:: What to work on ::
1 - In the Elisa Montés excerpt, condense the paragraph beginning "Elisa Rosario Ruiz Penella (15 December 1934" into a short bulleted list that keeps its main facts.
2 - From the Elisa Montés excerpt, reproduce word for word the stretch from "- Born: Elisa" through "El gato montés.".

- Born: Elisa Rosario Ruiz Penella 15 December 1934 Granada, Spain
- Died: 9 October 2024 (aged 89) Madrid, Spain
- Occupation: Actress
- Spouse: Antonio Ozores ​ ​(m. 1960; div. 1968)​
- Father: Ramón Ruiz Alonso
- Relatives: Emma Penella (sister); Terele Pávez (sister); Mariano Ozores (brother-in-law); Manuel Penella (grandfather);

= Elisa Montés =

Spanish actress (1934–2024)

Elisa Rosario Ruiz Penella (15 December 1934 – 9 October 2024), known as Elisa Montés, was a Spanish actress who took her pseudonym from the celebrated work of her grandfather, Manuel Penella, El gato montés.

:: Records ::
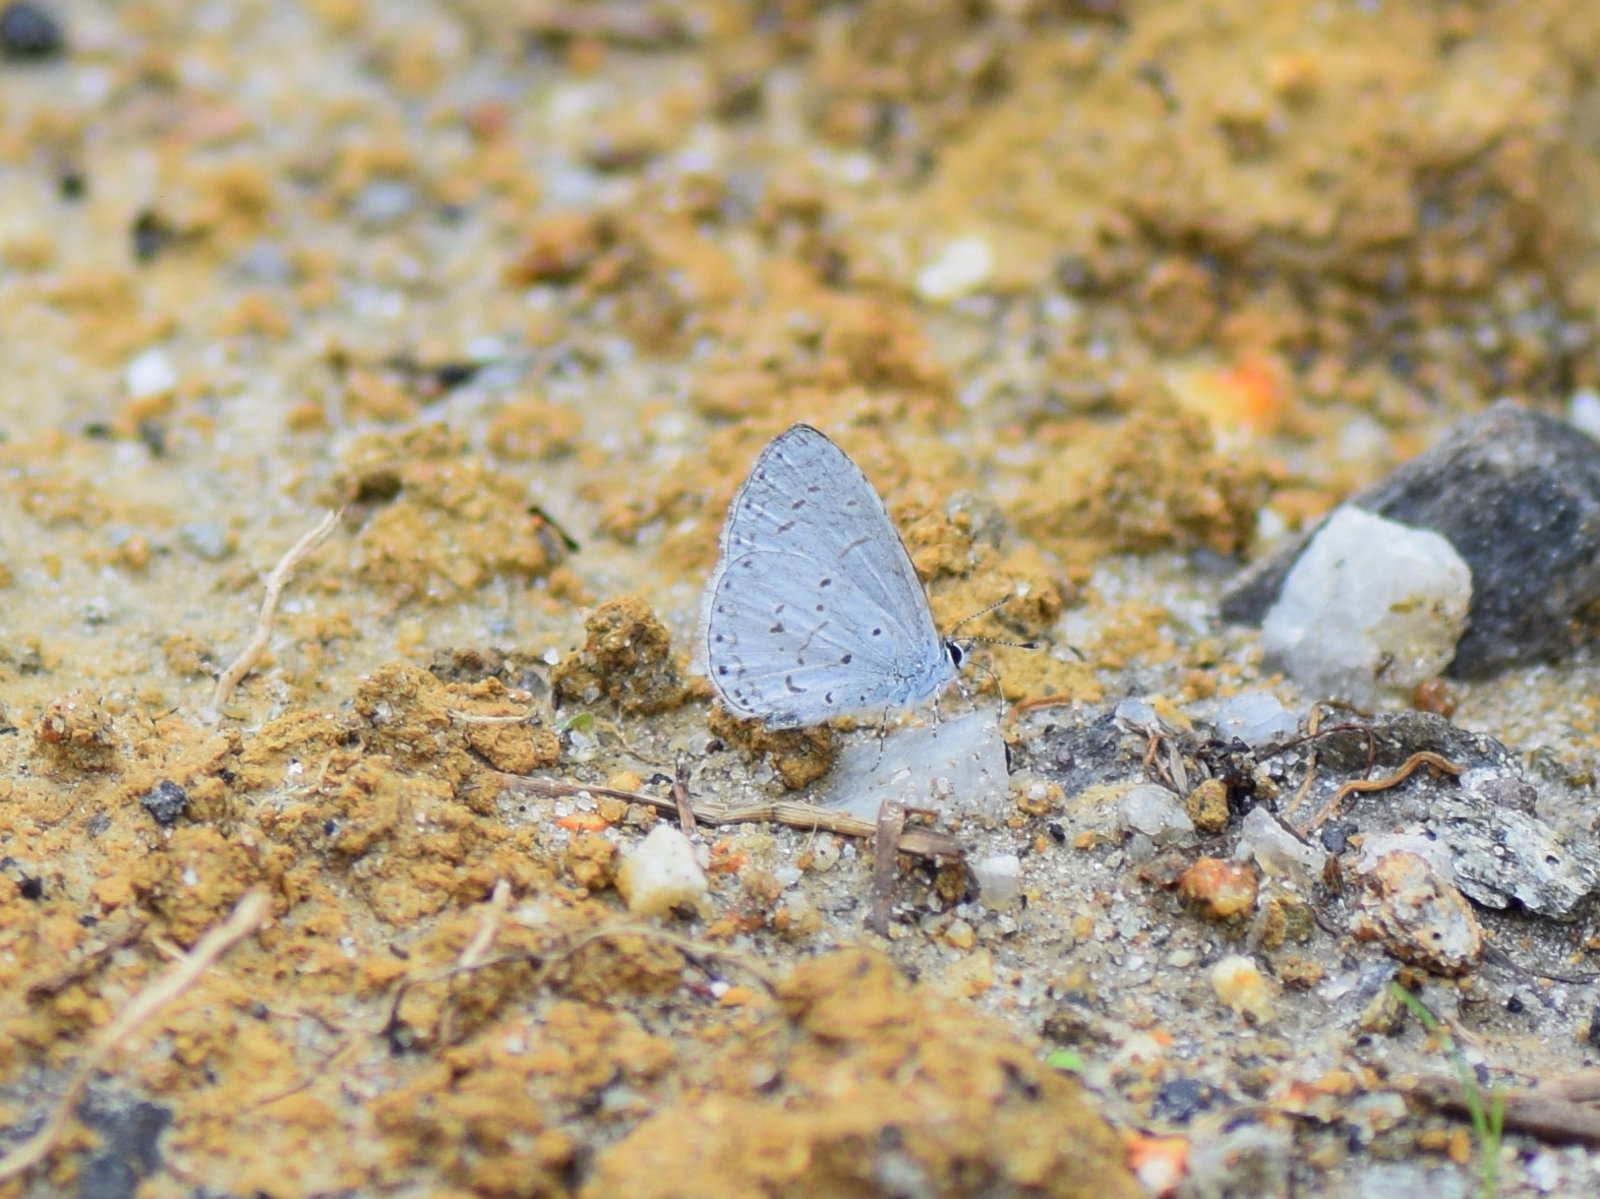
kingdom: Animalia
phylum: Arthropoda
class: Insecta
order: Lepidoptera
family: Lycaenidae
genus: Udara
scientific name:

:: Answer section ::
1 -
- Full name: Elisa Rosario Ruiz Penella, known as Elisa Montés
- Lived: 15 December 1934 – 9 October 2024
- Occupation: Spanish actress
- Stage name: taken from *El gato montés*, the celebrated work of her grandfather, Manuel Penella

2 -
- Born: Elisa Rosario Ruiz Penella 15 December 1934 Granada, Spain
- Died: 9 October 2024 (aged 89) Madrid, Spain
- Occupation: Actress
- Spouse: Antonio Ozores ​ ​(m. 1960; div. 1968)​
- Father: Ramón Ruiz Alonso
- Relatives: Emma Penella (sister); Terele Pávez (sister); Mariano Ozores (brother-in-law); Manuel Penella (grandfather);

= Elisa Montés =

Spanish actress (1934–2024)

Elisa Rosario Ruiz Penella (15 December 1934 – 9 October 2024), known as Elisa Montés, was a Spanish actress who took her pseudonym from the celebrated work of her grandfather, Manuel Penella, El gato montés.